Las personas vemos las cosas de un modo diferente, según los ojos con los que las miramos. Cuando las personas están penetradas por la Luz de Dios, porque ellas así lo eligieron después de escucharle, analizan las cosas con un juicio sereno y lleno de bondad y perciben con emoción los pequeños detalles con el que nos obsequia la naturaleza: el trino de un pájaro, el volar majestuoso de un ave, el aroma del romero que adorna nuestros montes, la dulce sinfonía de las aguas del mar cuando acarician la arena de la orilla, el sonar profundo de una campana que da las nueve y cuarto, los labriegos y pastores, por cuyo trabajo nos llega el pan nuestro de cada día, y la paz bendita que irradia una cruz de piedra en medio de cualquier camino.

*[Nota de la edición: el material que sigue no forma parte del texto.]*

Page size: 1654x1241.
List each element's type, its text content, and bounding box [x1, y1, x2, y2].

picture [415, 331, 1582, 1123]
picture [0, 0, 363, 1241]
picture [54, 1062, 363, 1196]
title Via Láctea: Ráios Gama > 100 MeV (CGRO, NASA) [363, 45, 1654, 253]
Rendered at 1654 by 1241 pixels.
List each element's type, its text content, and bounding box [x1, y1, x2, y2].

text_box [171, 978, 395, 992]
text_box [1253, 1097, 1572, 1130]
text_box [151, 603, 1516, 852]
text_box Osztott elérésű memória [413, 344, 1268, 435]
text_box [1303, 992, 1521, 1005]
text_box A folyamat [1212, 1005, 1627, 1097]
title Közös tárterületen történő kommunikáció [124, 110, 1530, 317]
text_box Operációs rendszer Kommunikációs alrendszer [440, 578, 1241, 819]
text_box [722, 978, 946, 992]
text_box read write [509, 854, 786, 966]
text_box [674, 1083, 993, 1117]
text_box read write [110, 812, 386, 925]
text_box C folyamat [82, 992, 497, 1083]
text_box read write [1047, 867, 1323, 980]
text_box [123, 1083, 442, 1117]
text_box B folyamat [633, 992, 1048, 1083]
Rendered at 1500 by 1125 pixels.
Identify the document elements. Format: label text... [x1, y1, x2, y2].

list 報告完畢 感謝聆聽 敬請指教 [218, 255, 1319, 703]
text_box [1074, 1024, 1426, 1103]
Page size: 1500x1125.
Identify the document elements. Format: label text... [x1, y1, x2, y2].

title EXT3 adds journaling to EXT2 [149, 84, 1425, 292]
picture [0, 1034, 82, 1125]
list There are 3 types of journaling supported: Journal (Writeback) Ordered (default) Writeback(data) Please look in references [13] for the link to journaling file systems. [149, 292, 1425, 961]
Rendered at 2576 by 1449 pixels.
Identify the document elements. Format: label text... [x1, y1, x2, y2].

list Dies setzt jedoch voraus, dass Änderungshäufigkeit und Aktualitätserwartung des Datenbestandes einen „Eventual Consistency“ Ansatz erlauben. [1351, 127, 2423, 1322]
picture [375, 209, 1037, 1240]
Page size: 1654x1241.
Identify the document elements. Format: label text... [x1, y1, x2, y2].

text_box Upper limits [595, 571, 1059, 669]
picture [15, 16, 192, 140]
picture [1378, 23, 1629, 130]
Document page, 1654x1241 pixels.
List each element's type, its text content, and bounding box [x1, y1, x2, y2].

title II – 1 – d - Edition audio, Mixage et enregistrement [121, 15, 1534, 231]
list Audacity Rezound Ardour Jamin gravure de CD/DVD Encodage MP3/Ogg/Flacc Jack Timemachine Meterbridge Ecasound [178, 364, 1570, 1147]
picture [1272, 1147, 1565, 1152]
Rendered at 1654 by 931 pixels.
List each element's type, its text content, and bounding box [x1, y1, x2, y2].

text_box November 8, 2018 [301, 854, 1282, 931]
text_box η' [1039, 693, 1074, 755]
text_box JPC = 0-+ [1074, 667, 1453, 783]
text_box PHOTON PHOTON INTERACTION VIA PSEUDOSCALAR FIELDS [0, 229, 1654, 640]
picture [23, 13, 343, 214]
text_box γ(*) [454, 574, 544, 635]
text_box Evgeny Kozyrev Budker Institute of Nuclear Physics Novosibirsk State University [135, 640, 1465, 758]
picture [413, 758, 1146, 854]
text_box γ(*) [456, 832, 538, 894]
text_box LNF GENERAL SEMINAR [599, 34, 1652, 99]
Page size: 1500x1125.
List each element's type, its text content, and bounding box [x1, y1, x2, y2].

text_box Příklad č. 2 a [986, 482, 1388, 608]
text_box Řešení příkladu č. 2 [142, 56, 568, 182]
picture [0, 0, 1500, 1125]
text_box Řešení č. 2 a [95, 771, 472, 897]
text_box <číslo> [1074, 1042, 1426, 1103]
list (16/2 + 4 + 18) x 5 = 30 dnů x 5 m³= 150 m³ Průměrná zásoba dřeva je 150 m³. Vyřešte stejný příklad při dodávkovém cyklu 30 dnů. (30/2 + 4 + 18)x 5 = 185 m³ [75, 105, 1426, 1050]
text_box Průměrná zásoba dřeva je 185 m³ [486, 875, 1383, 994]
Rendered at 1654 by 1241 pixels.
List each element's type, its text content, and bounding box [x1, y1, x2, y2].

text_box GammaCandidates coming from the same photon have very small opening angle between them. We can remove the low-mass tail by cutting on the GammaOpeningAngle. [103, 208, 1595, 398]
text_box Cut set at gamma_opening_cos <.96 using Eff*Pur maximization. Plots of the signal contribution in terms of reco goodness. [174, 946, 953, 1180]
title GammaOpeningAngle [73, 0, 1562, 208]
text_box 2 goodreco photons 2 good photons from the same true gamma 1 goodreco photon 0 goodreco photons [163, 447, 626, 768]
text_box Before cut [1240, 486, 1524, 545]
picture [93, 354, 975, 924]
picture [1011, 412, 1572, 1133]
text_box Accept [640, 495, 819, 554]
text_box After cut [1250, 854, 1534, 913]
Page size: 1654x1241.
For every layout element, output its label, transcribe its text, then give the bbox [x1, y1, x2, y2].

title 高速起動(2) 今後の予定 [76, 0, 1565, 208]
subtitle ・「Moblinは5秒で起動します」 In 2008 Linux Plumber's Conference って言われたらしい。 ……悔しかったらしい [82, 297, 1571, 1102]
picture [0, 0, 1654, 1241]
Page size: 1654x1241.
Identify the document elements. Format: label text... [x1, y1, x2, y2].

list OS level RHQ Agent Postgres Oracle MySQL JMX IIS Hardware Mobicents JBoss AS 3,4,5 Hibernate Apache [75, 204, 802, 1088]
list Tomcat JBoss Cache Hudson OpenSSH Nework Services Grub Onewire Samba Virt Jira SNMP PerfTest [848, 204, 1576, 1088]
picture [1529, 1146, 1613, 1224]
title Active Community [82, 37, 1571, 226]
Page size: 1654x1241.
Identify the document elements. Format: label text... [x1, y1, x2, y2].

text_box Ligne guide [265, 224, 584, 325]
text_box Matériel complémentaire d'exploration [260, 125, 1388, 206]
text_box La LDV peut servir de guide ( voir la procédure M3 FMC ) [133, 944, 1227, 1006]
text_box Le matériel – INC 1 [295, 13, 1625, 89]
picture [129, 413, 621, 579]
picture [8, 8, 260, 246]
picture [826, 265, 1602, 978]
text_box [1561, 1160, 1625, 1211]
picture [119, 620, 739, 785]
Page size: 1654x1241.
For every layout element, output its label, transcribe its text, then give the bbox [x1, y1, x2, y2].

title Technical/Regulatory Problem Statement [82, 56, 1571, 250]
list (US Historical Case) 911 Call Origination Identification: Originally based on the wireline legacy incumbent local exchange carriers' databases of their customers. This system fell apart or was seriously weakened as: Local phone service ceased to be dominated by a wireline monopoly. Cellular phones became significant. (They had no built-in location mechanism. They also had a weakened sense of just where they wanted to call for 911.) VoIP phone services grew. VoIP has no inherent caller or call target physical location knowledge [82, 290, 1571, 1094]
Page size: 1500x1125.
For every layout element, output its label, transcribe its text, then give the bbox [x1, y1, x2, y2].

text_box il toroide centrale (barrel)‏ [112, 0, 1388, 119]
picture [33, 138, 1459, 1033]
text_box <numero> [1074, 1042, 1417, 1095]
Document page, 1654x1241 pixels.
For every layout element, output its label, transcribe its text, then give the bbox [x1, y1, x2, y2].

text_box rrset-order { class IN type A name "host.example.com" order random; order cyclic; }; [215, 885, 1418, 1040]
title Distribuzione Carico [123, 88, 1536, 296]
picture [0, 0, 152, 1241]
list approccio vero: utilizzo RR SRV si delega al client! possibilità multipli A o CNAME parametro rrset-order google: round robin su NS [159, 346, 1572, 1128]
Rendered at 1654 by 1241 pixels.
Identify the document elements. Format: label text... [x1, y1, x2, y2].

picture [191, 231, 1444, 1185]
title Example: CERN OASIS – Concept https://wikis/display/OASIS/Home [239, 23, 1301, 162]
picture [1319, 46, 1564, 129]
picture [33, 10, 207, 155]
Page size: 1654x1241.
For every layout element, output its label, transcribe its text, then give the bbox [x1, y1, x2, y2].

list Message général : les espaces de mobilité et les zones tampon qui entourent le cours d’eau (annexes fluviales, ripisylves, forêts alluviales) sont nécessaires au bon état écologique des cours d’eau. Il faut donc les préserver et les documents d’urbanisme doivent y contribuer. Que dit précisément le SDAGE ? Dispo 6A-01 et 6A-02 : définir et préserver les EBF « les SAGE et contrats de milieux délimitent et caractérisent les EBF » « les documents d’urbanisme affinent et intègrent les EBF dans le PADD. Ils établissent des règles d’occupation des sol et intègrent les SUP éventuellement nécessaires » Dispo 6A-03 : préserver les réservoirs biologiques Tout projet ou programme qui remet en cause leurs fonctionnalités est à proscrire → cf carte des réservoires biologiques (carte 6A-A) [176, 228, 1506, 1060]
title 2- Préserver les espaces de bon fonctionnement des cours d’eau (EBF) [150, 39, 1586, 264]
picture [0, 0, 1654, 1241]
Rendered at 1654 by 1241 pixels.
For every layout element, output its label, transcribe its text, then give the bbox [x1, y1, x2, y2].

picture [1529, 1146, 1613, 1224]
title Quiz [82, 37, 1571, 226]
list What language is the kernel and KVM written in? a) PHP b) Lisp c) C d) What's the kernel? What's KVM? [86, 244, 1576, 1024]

Cuando ofendemos a nuestro Señor y perdemos su amistad, el alma queda nublada, y la Luz que antaño nos iluminó nos abandona, porque nosotros así lo elegimos. Entonces somos incapaces de emitir un juicio ponderado de las cosas, y dejamos de reconocer la belleza que existe por encima del mar y por debajo de las estrellas.
Nos quedamos yermos de ilusión y a expensas de la ley del dueño de este mundo que no es Luz, sino tiniebla. El sexo, el dinero, la vanidad y el “amor propio” pasan a ser los dueños de nuestras vidas, solo vemos nuestros problemas y desatendemos a quienes nos rodean; nada nos hace feliz, y la fuente que un día nos alimentó se convierte en un manantial de lágrimas.